Семнадцати лет я отпал от веры. Какой-то период она была нестойкой, а потом совсем исчезла, сразу, в результате несчастного случая на реке возле того города, где мы жили. Мой дядя, у которого мне приходилось подолгу гостить, открыл мебельную мастерскую. Ему вечно не хватало денег, но он не сомневался, что с божьей помощью как-нибудь обойдется. Так оно и вышло. Явился пайщик, принадлежавший к секте Последнего очищения. Явился он из города Торонто в Канаде. «Можем ли мы представить себе, — спрашивал этот человек, — что благой и всемогущий господь допустит, чтоб дети его сидели без денег?» Оставалось согласиться, что такого мы представить себе не можем. Он вложил круглую сумму в дядино дело, и мы были обращены. Члены нашей семьи стали первыми очищенцами — как их называли — во всем городе. Скоро на Хлебной бирже по воскресеньям стало собираться пятьдесят или даже больше очищенцев.
Сразу все вокруг стали нас избегать и ненавидеть. Над нами потешались. Надо было держаться друг дружки, потому что нас, случалось, таскали и по судам. Необращенные не могли нам простить, во-первых, того, что мы верили в немедленное исполнение молитв, а во-вторых, что откровение пришло к нам из Торонто. Исполнение наших молитв объяснялось очень просто. Считалось заблуждением — так мы именовали Зло — доверять собственным органам чувств, и, когда мы заболевали гриппом или туберкулезом, разорялись или теряли работу, мы отрицали реальность этих вещей, ибо раз господь не мог их создать, то их и не существует. Душа радовалась при виде наших сборищ и от сознанья, что то, что плебеи называют чудесами, у нас совершается чуть ли не в рабочем порядке и чуть не каждый день. Может, чудеса были и не очень крупные, но мы знали, что вплоть до Лондона и далекого Торонто глухота и слепота, рак и безумие — великие бедствия человечества, отступают перед силою молитв наиболее выдающихся очищенцев.
— Как! — шипел наш классный, ирландец, стекленея глазами и раздраженно поводя волосатыми ноздрями, — как! У тебя хватает наглости утверждать, что, если ты упадешь с верхнего этажа вот этого дома и раскроишь себе череп, ты скажешь, что не упал и не разбился?
Я был еще маленький и робкий, но не тогда, когда затрагивались мои религиозные убеждения. К таким ловушкам я уже привык. Спорить не стоило, хоть наша секта и разработала интереснейшую казуистику.
— Да, скажу, — ответил я холодно и не без вызова. — И я не раскрою себе череп,
— Ничего ты не скажешь, — ответил ирландец. — Ничего ты не скажешь, — его глаза сияли чистой радостью, — потому что умрешь на месте.

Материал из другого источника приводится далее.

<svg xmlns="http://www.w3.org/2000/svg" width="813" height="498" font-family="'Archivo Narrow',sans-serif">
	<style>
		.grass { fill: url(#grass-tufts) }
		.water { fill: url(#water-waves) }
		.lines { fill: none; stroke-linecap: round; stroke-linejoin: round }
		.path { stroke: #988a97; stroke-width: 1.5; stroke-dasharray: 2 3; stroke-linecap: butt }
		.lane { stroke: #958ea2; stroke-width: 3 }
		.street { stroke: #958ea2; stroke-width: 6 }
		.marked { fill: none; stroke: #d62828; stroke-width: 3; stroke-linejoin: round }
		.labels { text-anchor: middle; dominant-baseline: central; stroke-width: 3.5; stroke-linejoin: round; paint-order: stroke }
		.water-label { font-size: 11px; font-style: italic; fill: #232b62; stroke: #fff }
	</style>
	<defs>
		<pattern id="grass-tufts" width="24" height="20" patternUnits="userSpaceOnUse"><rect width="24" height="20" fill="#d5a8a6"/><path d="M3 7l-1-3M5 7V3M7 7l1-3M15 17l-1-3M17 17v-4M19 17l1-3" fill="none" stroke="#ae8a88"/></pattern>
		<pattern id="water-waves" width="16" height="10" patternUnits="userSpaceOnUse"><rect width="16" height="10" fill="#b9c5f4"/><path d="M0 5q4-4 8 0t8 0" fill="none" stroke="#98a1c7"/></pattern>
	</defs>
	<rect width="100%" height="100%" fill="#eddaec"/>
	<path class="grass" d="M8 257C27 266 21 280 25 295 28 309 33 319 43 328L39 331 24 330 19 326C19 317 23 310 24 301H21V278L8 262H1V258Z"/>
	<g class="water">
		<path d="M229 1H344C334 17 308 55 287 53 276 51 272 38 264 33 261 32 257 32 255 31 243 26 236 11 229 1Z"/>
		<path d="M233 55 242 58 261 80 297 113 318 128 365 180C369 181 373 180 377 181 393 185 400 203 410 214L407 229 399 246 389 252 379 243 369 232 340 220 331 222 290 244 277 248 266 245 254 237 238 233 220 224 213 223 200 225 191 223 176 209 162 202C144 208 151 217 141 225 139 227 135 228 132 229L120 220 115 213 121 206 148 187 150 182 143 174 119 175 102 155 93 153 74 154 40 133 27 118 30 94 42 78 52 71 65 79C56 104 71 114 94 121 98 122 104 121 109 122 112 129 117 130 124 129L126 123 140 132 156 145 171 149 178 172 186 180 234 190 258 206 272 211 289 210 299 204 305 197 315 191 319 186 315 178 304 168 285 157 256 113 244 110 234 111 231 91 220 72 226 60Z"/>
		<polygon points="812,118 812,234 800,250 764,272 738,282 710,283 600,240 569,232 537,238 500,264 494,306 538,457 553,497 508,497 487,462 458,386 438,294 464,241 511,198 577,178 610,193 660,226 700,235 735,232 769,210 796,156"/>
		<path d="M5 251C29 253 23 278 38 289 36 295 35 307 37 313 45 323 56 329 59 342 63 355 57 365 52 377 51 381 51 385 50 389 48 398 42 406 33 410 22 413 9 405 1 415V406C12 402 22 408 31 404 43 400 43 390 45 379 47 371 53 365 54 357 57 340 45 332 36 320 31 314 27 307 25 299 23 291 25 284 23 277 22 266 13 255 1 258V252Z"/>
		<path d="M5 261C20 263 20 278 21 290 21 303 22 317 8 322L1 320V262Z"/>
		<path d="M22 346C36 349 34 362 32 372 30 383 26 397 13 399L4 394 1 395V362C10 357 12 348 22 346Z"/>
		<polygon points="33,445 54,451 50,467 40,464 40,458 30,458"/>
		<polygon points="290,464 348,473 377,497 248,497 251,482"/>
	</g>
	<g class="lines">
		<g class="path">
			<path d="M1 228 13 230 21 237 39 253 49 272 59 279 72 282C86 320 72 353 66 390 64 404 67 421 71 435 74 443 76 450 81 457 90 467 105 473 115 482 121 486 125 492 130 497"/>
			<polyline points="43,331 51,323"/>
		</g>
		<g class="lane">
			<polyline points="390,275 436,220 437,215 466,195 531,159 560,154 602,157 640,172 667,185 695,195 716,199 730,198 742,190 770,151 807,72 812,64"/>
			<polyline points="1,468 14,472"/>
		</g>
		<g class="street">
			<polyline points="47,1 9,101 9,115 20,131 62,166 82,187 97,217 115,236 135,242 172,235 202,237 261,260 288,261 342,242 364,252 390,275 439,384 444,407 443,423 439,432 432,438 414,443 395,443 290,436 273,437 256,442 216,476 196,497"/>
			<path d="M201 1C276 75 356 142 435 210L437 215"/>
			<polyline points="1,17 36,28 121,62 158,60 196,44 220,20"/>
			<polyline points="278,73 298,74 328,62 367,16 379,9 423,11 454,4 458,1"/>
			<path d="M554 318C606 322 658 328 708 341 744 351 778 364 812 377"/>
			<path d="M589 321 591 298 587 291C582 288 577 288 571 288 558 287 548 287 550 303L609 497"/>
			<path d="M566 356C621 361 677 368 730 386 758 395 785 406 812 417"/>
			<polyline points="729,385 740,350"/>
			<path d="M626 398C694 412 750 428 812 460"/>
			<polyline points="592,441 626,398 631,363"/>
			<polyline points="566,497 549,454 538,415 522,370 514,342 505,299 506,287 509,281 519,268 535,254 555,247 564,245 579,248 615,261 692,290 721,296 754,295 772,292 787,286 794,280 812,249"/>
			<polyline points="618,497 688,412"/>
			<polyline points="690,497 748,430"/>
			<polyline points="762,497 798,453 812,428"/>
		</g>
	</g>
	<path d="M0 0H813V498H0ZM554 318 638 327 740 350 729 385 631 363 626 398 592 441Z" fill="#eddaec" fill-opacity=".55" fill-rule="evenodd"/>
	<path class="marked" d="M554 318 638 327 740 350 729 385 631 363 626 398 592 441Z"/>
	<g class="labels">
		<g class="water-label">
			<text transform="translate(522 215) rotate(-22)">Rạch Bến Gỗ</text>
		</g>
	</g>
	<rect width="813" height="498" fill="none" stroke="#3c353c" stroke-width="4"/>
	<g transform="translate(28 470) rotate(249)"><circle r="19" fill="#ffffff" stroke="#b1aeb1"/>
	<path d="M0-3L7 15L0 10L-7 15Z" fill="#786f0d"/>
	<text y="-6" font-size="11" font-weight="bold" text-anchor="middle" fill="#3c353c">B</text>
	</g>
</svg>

Ребята грохнули, но смотрели на меня восхищенно.
А потом — с чего, сам не пойму — начались сложности. Врасплох, как если бы, зайдя вечером к себе в комнату, я наткнулся на страшную обезьяну, рассевшуюся у меня на постели, и та стала бы преследовать меня своими рыками, блохами и древним, утробным взором, навеки запечатленным на темной морде, — я наткнулся на сложность, упрятанную в глубине всех религий. Я наткнулся на сложную природу Зла. Нас учили, что Зло — иллюзия. Но у иллюзий тоже своя природа. Очищенцы это отрицали.
Я поделился с дядей. Дела у дяди шли плохо, и вера его стала более рьяной. Слушая меня, он хмурился.
— Когда ты куртку в последний раз чистил? — спросил он. — Ходишь неряхой. Побольше бы изучал книги (это значит — очищенскую литературу), поменьше б шлялся руки в брюки да на лодочках катался — и заблуждение не могло б тебя одолеть.
У каждой догмы свой язык; дяде, человеку деловому, нравились торговые термины Очищенья. «Как бы заблуждение тебя не одолело» была его любимая поговорка. Главное в Очищенье, сказал дядя, что оно научное, стало быть, точное; и допускать споры-разговоры — просто бесхарактерность. Даже измена. Он снял с носа пенсне, помешал чай и велел мне согласиться с ним либо переменить тему. Второе даже лучше. Я с тревогой понял, что дядю сразили мои доводы. Вера и сомнение затягивались на моем горле петлей.
— Ты ведь не хочешь сказать, что не веришь в истинность слова божьего? — беспокойно спросила тетя, выйдя из комнаты вместе со мной. — Не думай, дядя верит.
Я не знал, что ответить. Я вышел из дома и по главной улице спустился к реке; ее слепящая гладь была, как мухами, засижена плоскодонками. Жизнь — это сон, думал я; нет, ночной кошмар; потому что за мной по пятам шла обезьяна.